> Task: Among the entries below, find the line with "<!-- lane casing -->", then quote it and each following line up to and including the line with "<!-- secondary -->", and nothing else.

> Data section:
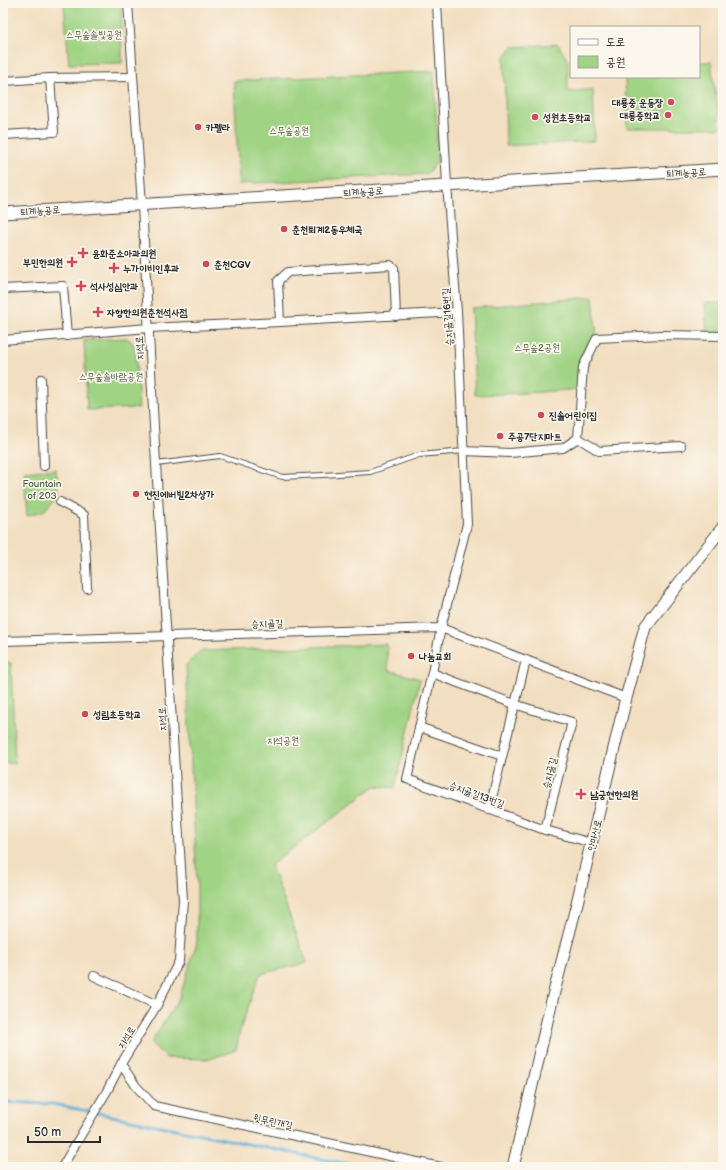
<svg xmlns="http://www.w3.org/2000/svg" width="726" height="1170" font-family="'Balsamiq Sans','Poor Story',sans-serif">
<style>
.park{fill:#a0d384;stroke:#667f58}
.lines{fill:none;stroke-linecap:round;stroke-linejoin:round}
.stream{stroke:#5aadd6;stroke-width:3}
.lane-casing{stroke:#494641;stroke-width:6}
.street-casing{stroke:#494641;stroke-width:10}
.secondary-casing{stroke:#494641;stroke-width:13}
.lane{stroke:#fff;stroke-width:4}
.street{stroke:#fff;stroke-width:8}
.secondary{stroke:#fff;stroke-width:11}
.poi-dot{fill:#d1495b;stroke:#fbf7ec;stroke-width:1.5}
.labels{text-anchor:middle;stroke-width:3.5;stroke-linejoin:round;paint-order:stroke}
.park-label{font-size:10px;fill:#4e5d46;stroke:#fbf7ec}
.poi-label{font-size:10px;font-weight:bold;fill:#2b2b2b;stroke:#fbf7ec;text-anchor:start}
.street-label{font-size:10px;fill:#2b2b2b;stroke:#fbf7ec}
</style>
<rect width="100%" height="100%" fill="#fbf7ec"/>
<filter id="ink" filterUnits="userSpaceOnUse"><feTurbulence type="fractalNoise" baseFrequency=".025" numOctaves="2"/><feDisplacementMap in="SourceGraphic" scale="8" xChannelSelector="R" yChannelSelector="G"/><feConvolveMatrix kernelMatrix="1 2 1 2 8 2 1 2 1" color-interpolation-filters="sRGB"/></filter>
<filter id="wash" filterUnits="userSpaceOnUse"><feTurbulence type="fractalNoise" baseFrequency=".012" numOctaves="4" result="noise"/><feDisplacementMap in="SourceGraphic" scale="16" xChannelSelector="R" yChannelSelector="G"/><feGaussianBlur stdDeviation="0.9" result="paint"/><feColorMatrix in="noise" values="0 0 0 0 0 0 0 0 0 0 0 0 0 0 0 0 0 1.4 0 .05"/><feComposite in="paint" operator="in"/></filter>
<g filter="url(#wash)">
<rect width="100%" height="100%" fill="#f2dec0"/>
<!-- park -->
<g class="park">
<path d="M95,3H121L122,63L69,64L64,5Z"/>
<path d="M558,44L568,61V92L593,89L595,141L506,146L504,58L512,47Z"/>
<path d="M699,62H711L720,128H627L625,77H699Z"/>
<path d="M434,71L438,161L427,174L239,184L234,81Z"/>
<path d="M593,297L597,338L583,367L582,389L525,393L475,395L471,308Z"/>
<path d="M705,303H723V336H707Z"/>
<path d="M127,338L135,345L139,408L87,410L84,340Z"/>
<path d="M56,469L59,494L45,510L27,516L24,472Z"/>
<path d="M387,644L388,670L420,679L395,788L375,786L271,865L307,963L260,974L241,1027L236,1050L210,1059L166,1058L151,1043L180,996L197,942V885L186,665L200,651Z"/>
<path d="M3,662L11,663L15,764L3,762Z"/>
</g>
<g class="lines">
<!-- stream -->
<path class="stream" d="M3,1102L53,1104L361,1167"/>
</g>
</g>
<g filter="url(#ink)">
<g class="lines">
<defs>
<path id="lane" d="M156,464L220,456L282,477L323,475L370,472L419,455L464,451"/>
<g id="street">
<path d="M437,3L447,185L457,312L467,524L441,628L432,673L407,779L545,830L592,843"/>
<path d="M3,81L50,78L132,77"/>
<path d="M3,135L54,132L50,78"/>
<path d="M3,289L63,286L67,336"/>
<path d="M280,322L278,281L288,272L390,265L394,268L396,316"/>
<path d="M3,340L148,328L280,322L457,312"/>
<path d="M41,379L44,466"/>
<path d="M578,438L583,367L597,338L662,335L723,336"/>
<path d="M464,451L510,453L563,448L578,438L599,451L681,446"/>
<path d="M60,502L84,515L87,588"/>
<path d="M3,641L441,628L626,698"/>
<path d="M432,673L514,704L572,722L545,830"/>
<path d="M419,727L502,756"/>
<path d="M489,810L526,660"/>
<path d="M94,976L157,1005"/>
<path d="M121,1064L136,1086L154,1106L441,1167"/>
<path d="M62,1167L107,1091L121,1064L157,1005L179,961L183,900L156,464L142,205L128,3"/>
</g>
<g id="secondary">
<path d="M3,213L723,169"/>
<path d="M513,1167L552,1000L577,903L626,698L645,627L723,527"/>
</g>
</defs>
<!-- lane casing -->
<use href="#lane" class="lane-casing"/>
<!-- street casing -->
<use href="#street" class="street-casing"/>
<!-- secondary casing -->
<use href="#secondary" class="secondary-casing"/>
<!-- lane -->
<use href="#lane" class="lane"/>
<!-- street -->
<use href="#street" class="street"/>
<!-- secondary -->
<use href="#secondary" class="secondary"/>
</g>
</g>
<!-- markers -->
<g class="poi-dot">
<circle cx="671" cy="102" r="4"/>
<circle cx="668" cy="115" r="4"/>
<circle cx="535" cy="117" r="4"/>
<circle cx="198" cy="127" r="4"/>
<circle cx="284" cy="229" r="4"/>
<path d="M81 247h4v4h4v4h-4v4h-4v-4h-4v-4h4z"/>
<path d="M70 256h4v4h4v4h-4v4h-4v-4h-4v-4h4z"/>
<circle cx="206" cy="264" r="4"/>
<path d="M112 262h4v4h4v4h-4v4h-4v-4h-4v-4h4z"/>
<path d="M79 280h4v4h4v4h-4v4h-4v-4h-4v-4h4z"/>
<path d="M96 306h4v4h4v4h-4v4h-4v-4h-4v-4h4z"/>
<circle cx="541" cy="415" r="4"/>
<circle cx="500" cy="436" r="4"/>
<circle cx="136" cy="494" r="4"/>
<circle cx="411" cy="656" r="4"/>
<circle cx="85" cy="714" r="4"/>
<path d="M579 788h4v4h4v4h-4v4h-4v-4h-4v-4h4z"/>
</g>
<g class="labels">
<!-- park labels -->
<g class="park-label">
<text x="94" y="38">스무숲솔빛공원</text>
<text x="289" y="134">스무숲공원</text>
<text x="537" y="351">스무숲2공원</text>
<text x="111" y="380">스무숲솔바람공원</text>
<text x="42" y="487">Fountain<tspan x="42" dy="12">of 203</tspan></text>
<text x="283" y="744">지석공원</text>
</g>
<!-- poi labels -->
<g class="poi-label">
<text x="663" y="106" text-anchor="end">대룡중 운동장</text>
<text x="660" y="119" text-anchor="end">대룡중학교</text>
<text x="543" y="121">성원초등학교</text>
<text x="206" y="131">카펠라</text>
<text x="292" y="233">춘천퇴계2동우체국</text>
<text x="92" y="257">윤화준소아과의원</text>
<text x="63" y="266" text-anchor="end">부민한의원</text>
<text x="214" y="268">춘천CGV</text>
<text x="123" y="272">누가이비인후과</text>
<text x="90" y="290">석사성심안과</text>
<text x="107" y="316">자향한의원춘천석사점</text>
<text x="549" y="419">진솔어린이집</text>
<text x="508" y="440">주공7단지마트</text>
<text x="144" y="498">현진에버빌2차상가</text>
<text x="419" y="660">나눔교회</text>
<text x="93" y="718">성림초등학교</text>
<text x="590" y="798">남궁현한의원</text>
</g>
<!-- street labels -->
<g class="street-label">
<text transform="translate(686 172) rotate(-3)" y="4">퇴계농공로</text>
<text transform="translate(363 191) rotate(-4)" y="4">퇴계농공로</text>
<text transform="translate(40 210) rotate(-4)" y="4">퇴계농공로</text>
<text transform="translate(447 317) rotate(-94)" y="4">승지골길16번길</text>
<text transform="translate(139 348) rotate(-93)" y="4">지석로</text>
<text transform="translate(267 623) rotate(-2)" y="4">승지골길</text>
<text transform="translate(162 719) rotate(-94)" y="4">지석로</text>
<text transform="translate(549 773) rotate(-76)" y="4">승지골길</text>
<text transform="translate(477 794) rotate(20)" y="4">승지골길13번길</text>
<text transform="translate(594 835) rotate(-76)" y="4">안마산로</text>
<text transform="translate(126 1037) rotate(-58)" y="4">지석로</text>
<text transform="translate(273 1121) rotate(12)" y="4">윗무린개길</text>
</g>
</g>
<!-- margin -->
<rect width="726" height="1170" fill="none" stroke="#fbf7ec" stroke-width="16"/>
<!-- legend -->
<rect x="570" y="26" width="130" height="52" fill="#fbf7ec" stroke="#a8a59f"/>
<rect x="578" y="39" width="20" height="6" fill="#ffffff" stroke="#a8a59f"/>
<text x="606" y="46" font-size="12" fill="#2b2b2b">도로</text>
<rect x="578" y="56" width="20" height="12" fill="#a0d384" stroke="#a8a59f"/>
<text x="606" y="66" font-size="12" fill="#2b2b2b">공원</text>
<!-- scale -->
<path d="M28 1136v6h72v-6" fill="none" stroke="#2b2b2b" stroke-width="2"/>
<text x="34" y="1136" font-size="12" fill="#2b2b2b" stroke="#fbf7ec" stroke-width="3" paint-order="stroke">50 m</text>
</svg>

> Exercise result:
<!-- lane casing -->
<use href="#lane" class="lane-casing"/>
<!-- street casing -->
<use href="#street" class="street-casing"/>
<!-- secondary casing -->
<use href="#secondary" class="secondary-casing"/>
<!-- lane -->
<use href="#lane" class="lane"/>
<!-- street -->
<use href="#street" class="street"/>
<!-- secondary -->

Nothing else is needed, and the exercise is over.